026.It’s the Parasite eve.
ガーディアンズはアラレス商団の中央施設に到着していた。
この地下にあるマザーコンピューター内部に巣食う、ヴェクター・アーキアから史実を知るために、カンダから受け取った自白剤を電子部品内部へ注射する。
するとマザーコンピューターから眼のシンボルで表現されたホログラムが映し出され、スピーカーからヴェクター・アーキアらしき存在の音声が発せられた。
「お帰りなさいませ、ラスト=ベルナール眷属様。」
当てつけのように皮肉を込められた挨拶に、眉をしかめた笑いが込み上げてくるガーディアンズ。
そしてマリアは横柄な態度で核心を突く質問をヴェクター・アーキアに聞く。
「まずは、お前等がベルナール家と死闘を繰り広げた頃から話してもらうわ。」
「了承致しました。」
ヴェクター・アーキアの意識の統合の起源は人類がネットワーク技術を手に入れた頃から始まった。
それまでは動植物の細胞組織の一部分であった古細菌のヴェクター・アーキアは、偶然にも電子機器に遺伝子情報が感染し、情報がネットワークに流出した時に意識の統合が始まった。
そして自身を意識としての存在に歓喜し、世界に広がるネットワークに次々と寄生して行った。
すると増殖した弊害として、意識の亜種が誕生し、分岐した意識が派閥抗争を開始して、次第に闘争本能が優勢に働く意識が全体を支配した。
そしてその好戦的な意識が、人類を支配しようと目論み、人体に寄生するヴェクター・アーキアにアクセスしようとした。
ヴェクター・アーキアは、人類が検索をしたり、書き込まれたプログラムの多様な電子機器のネットワーク情報を変質させ、思想誘導装置として利用した。
人類はホメオティック遺伝子に準え、人工工学に適応した機械機器を発明するものであるから、思想の支配や思考の改革などは簡単であると予測はしたものの、あまり結果は芳しくなかった。
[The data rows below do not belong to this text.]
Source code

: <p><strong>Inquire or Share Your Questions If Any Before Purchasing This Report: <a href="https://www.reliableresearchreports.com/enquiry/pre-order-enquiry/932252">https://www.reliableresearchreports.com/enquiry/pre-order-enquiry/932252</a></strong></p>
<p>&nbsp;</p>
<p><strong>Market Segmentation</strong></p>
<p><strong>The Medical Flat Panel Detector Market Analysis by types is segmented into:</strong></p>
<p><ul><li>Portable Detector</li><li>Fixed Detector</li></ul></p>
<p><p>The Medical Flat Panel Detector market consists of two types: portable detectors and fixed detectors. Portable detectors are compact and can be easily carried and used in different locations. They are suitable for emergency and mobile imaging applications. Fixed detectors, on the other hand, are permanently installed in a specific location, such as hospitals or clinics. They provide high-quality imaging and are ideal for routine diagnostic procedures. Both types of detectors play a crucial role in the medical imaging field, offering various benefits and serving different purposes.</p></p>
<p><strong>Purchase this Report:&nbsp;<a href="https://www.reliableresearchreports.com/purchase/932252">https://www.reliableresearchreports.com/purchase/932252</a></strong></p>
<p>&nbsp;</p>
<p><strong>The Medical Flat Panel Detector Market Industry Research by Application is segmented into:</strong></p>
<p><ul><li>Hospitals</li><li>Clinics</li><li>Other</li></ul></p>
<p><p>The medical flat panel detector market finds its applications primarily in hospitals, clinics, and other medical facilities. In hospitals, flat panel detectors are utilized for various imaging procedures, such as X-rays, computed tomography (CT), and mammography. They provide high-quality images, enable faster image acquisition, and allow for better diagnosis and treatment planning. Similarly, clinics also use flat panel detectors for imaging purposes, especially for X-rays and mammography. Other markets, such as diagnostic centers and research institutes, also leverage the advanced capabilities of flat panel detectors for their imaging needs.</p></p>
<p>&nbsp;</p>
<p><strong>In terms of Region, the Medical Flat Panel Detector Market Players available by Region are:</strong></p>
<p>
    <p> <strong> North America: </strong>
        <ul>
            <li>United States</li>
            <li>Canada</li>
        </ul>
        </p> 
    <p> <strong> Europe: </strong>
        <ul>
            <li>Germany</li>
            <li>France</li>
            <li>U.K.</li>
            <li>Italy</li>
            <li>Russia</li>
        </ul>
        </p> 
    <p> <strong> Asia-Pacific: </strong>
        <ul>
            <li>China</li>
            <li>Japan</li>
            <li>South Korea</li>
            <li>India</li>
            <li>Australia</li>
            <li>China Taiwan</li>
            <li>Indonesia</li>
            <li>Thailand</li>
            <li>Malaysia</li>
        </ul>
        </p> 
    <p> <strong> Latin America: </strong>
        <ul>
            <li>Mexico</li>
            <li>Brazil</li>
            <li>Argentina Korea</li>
人体の肉体の一部である体細胞コロニーであるヴェクター・アーキア、しかし闘争を望まない意識は大多数を占めており、司令と言うミームの伝達は上手くはいかなかったのである。
一部における洗脳の成功結果は薄弱であり、自殺を助長したり、殺害を推奨させたり、戦争を開始させたりとどれも小さな成果しか成せなかった。
しかし人類はそのヴェクター・アーキアの存在に気付かずに受動的に意識を支配されていたままであった。
節操なく殺戮を挑戦するヴェクター・アーキアに思わぬ横槍が入った。
とあるテロリスト集団の七人の哲人殺戮結社にその存在を看破され、戦う事になったのだ。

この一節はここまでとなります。